Exchange Income Corp.
(EIF-T) C$49.48
Q2/23; Record Results & Plenty of Organic Growth Drivers Event
Exchange reported Q2/23 Adjusted EBITDA of $147 million vs. TD/consensus of $145 million/$143 million. Adjusted diluted EPS was $0.93 vs. TD/consensus of $0.85/$0.95.
Impact: NEUTRAL
We are maintaining our BUY recommendation and reducing our target price slightly to $66.00 from $68.00. The decrease in our target price reflects the impact of higher valuation-period net debt. The higher net debt is due to updated assumptions regarding the timing and value of numerous capital expenditures related to several significant recent contract awards. The modest increase in our estimates reflects the carry forward of a portion of the stronger-than-forecast Q2/23 results and margin, the inclusion of the Manitoba medevac contract, refined revenue and margin assumptions, and other minor modelling updates. Investors should not view our target adjustment as material to our positive view of the investment opportunity in Exchange.

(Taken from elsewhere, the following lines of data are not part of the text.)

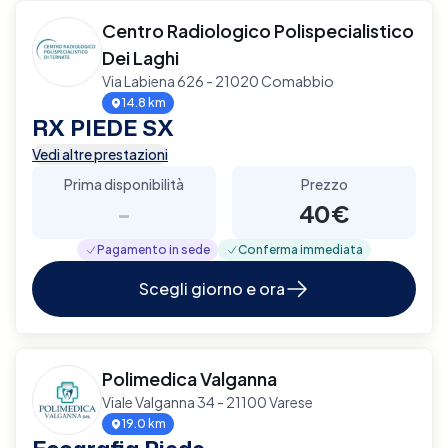
Centro Radiologico Polispecialistico
Dei Laghi
Via Labiena 626 - 21020 Comabbio
14.8 km
RX PIEDE SX
Vedi altre prestazioni
Prima disponibilità
Prezzo
-
40€
Pagamento in sede
Conferma immediata
Scegli giorno e ora
Polimedica Valganna
Viale Valganna 34 - 21100 Varese
19.0 km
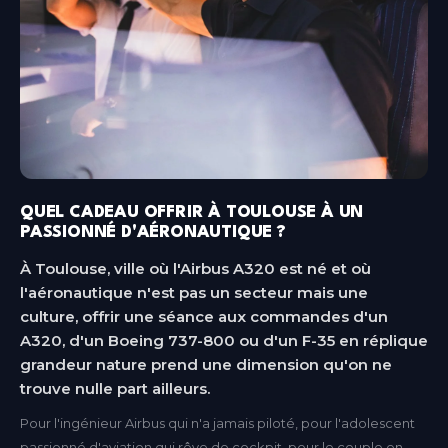
QUEL CADEAU OFFRIR À TOULOUSE À UN
PASSIONNÉ D'AÉRONAUTIQUE ?
À Toulouse, ville où l'Airbus A320 est né et où
l'aéronautique n'est pas un secteur mais une
culture, offrir une séance aux commandes d'un
A320, d'un Boeing 737-800 ou d'un F-35 en réplique
grandeur nature prend une dimension qu'on ne
trouve nulle part ailleurs.
Pour l'ingénieur Airbus qui n'a jamais piloté, pour l'adolescent
passionné d'aviation qui rêve de cockpit, pour le couple en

Exchange reported strong Q2/23 results, with revenue, FCF, Adjusted EPS, and Aerospace & Aviation EBITDA stronger than forecast. Both segments continue to report impressive y/y EBITDA growth, driven by acquisitions, the recovery in passenger traffic, leasing revenue, new government-sponsored revenue, and Multi- Storey Window Solutions. We forecast that Exchange will continue to generate double-digit EBITDA growth in both segments through 2023, based on the ramp- up in production in Multi-Storey Window Solutions, improved contract pricing, contributions from two recent acquisitions, and new government-sponsored revenue sources. We believe that the company's 2023 guidance provides for potential upside based on our forecasts, the company's track record, and the potential for an acquisition(s) in the $200 million-$300 million range.

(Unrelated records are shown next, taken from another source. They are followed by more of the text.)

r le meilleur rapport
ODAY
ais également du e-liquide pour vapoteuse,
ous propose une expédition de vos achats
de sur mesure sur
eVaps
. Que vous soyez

We continue to believe that Exchange's history of stable dividend growth, the outlook for future growth, and the disciplined execution of its acquisition-oriented business model make it an attractive investment opportunity for both income-focused and growth investors.
TD Investment Conclusion
We believe Exchange's overall business diversification positions it better than its less-diversified peers to navigate the challenges presented by the pandemic. We also believe Exchange represents a good investment for yield-focused investors based on its forecast FCF and management's track record of maintaining a disciplined approach to investments at accretive valuations.